Data can show that the process behaves differently from the model. But people close to the operation must explain whether that difference should be eliminated, governed, redesigned, or formally incorporated into the standard process.
BPM becomes stronger when process evidence is combined with shopfloor understanding.
The objective is not to force reality back into the diagram.
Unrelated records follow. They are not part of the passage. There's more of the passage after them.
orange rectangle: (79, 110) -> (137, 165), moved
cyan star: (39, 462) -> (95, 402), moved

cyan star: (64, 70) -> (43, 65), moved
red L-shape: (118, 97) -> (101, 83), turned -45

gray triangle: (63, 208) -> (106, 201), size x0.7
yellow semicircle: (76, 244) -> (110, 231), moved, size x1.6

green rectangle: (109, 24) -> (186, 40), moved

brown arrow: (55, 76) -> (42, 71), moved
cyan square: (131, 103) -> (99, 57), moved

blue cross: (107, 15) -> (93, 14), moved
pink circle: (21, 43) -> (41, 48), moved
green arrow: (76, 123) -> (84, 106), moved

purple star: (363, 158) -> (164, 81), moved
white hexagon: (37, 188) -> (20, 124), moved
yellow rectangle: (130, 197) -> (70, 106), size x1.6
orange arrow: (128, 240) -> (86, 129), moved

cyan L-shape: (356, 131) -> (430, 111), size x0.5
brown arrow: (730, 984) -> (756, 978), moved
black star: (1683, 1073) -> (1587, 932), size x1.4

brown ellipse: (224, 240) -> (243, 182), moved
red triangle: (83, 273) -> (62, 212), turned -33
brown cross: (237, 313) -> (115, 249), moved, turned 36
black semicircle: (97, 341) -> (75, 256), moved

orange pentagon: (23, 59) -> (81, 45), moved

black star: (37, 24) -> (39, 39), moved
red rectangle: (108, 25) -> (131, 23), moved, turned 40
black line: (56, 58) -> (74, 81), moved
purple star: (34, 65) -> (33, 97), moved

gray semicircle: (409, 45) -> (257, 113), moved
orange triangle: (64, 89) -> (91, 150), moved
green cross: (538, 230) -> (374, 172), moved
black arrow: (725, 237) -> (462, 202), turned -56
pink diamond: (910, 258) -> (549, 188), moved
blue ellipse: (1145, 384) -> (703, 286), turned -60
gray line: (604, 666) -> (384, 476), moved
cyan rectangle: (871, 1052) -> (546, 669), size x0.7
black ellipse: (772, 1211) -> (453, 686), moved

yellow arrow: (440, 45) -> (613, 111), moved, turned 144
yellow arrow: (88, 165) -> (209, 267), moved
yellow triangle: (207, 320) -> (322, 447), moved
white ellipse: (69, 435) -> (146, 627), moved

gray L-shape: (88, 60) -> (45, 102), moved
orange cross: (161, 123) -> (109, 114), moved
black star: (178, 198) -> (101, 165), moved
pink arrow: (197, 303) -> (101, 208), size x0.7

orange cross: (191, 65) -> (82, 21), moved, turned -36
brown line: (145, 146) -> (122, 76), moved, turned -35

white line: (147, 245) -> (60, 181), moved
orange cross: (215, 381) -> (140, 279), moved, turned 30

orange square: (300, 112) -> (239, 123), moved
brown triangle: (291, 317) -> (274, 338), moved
The objective is to understand why reality moved away from the diagram in the first place.
From Workflow Automation to Decision Discipline
Many organizations respond to process gaps by automating workflows.
Automation can help, but automation without decision clarity can scale confusion.
If approval logic is weak, automation makes weak approvals faster.
If ownership is unclear, automation routes tasks without resolving accountability.
If exception rules are missing, automation creates more manual bypasses.
If data quality is poor, automation gives the appearance of control while people continue to validate everything outside the system.
Before automating a process, leaders should ask a more fundamental question:
What decisions does this process need to make well?
A robust industrial process should define not only activities, but also decision points:
What condition triggers action?
Who owns the decision?
What information is required?
Which system is the source of truth?
What exceptions are allowed?
When must the issue be escalated?
How is the decision recorded?
How does the organization learn from repeated cases?
This is where BPM becomes operationally relevant. It stops being a documentation exercise and becomes a mechanism for decision discipline.
MES, CMMS, ERP, QMS, and BPM Must Meet in the Same Reality
In factories, operational decisions often cross system boundaries.
ERP may manage orders, inventory, and financial commitments.
MES may manage execution, production evidence, traceability, and operational events.
CMMS or EAM may manage maintenance work, asset history, and interventions.
QMS may manage deviations, nonconformities, and corrective actions.
BI may show performance indicators.
But the operational decision does not care about system boundaries.
When a machine fails, the decision may require production status from MES, asset history from CMMS, spare part availability from ERP, quality risk from QMS, and customer priority from planning.
If BPM is disconnected from this architecture, process ownership becomes fragmented. Each system may be correct within its own logic, while the operation still lacks a coherent decision view.
This is why BPM in industrial environments cannot be treated as a documentation layer. It must be connected to systems architecture, data governance, operational accountability, and the real cadence of decision-making.
The process is not only what the procedure says. It is how people, systems, data, and accountability come together when something needs to be decided.
The Senior BPM Question
A useful way to test process maturity is not to ask:
Do we have this process mapped?
A better question is:
Can this process help people make better decisions when reality does not follow the map?
If the answer is no, the BPM work is incomplete.
The future of BPM in operations is not more diagrams. It is stronger operational decision discipline.
That means processes clear enough to guide standard work, flexible enough to manage exceptions, connected enough to use real data, and governed enough to protect accountability.
A process map can be a useful starting point. But the real value begins when the organization designs the decisions behind the process.
The mature organization is not the one with the most complete diagrams. It is the one whose processes remain useful when conditions change, priorities conflict, and decisions must be made under pressure.